_READING TEXT_.
____________________
With the Log widget, you have the possibility to configure non-read-only fields/columns in a table. This way you can add different information to an event. Use Cases could be e.g. to log maintenance actions or to document the acknowledgment of an alarm. But as always with Senseforce - there are no limits to your creativity!
Adding information in this context means, there will be an additional database entry with the enriched data - this makes it possible to create a history of changes. The Metadata of the editor will automatically be saved and can also be displayed in the history.
To define the attributes you want to log with your log widget, you need to create a log event Schema. To do that, go to Virtual Events on the left side menu, then switch to the Log Events tab at the top of the screen. From here, you can edit already existing log events by clicking on them, or create a new log event by clicking the New Log Event button.
Starting the process to create a new log event
Log event schemas are pretty similar to normal event schemas, all you need to do in a log event is define the schema key and add log attributes.
____________________
_WORK INSTRUCTION_. Retype the Log widget text word for word, starting at "To define the" and ending after "Log Event button.". The records have no role in this.

Saved entries:
____________________
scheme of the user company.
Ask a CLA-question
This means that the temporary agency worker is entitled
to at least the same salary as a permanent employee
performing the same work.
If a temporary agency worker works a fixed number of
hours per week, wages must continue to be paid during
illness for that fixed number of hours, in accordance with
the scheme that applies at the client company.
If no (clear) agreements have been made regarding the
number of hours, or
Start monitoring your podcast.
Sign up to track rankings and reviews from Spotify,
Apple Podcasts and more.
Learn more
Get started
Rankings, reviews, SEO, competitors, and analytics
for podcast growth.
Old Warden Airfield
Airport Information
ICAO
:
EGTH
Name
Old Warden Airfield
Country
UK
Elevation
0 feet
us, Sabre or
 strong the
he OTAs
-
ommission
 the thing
____________________
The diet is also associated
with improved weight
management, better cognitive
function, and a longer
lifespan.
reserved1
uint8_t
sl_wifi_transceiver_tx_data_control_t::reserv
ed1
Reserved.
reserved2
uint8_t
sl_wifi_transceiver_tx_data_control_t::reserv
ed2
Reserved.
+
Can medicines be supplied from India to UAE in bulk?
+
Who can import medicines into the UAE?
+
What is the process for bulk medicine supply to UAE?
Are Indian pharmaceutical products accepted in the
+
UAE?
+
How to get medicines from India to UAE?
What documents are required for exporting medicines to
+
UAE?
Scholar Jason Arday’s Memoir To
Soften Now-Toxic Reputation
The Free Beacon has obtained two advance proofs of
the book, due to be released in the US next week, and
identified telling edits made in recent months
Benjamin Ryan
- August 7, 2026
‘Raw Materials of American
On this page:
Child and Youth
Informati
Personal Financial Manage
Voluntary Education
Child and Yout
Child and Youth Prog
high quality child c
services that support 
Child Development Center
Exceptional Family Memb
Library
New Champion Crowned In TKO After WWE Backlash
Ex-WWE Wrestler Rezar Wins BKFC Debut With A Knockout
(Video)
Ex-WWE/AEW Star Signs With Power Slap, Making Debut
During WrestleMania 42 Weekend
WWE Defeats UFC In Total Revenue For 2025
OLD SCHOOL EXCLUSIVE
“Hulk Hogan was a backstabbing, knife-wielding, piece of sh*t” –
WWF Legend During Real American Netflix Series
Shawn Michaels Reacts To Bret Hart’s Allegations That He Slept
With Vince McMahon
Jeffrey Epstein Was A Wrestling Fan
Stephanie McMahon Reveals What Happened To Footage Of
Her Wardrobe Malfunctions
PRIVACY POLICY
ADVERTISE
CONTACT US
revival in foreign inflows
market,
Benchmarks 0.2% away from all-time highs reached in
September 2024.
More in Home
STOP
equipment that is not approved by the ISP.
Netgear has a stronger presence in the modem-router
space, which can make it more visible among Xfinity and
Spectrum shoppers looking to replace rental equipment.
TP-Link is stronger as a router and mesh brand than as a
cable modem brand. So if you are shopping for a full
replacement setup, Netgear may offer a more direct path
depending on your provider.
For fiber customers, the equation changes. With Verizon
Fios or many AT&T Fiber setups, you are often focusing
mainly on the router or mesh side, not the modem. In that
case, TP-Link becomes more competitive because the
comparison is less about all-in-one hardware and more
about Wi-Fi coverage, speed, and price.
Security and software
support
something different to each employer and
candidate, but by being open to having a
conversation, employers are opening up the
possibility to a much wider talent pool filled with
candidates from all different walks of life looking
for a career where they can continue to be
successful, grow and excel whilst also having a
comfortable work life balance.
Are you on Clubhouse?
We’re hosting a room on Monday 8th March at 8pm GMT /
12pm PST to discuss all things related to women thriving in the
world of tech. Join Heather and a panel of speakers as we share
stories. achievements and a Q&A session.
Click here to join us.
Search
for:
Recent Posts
____________________
_ANSWER BELOW_.
To define the attributes you want to log with your log widget, you need to create a log event Schema. To do that, go to Virtual Events on the left side menu, then switch to the Log Events tab at the top of the screen. From here, you can edit already existing log events by clicking on them, or create a new log event by clicking the New Log Event button.